As part of a fit session, my fiancée did the thing where you sit on a memory foam pillow and measure the sit bone width. Like many women, she has sit bones that are wider than most saddles, but Specialized makes a few that go into the high 50-60mm range. Don’t give up, there’s a right saddle for everyone (with a butt)!
This is Brilliant!! i had a friend a few years ago who tried about 6 different saddles but had to buy and return them from different stores- not the honest thing to do – but she finally ended up with a saddle that was perfect for her!! i like when businesses think of how best to serve their customers!!
I’m doing the Western Bike Works program right now. A great idea.
FWIW when I was looking for a new saddle a few years ago, Athlete’s Lounge let me borrow the one I wanted to try for a week for free to test it out. Not sure if they still do that or not.
Thanks for this post! It is good to know where to recommend people go to try saddles when they are dissatisfied with what they’re ridin’ on!
There have been a couple or more online retailers that have similar programs, and I’m glad to see more LBS stepping up to offer this service. A saddle is arguably THE most difficult component to get right. You can’t really know if one works for your anatomy or not until you spent an hour or two on it.

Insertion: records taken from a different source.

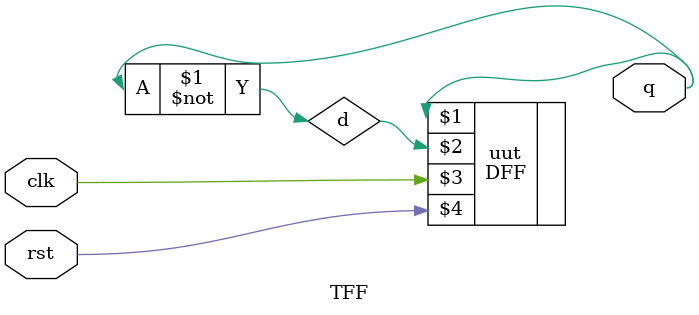
<source format=v>
`include "DFF.v"

module TFF(q,clk,rst);
input clk,rst;
output q;
wire d;
    DFF uut(q,d,clk,rst);
    not(d,q);    
endmodule
</source>
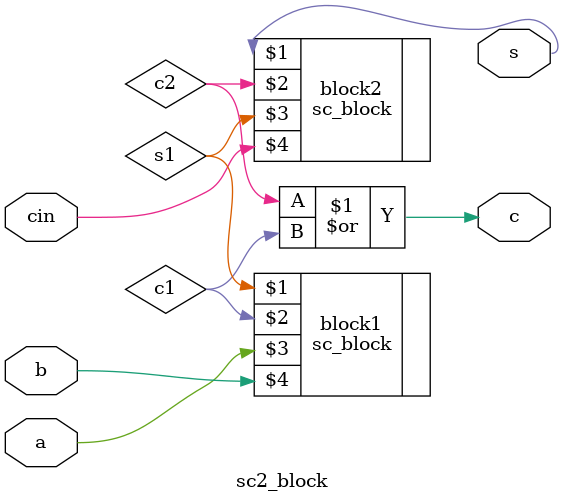
<source format=v>

module sc2_block(s, c, a, b, cin);
    output s, c;
    input  a, b, cin;
    wire s1, c1, c2;

    sc_block block1(s1, c1, a, b);
    sc_block block2(s, c2, s1, cin);
    or o3(c, c2, c1);
endmodule // sc2_block

</source>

Brooks now has a non-leather saddle, of natural rubber vulcanized to organic cotton canvas. Hopefully Leah gets some of these in as they are IDEAL for our climate here; less maintenance than leather too.
forgot the link for the Brooks Cambium; http://www.brooksengland.com/cambium/
Leather doesn’t mind getting wet, you just have to dry it out when you’re done. Personally I’d rather have a nice leather saddle that lasts than something that is either uncomfortable or will rip in a couple thousand miles. Taking five minutes every thousand miles to apply a leather conditioner isn’t exactly what I would call a lot of work.
Many bike shops in Portland offer test saddles at no charge (not to take away from the original story, the library card idea is good and best of luck to that cool new, local shop). I’m merely saying this because of the additional comments regarding Western Bike Works.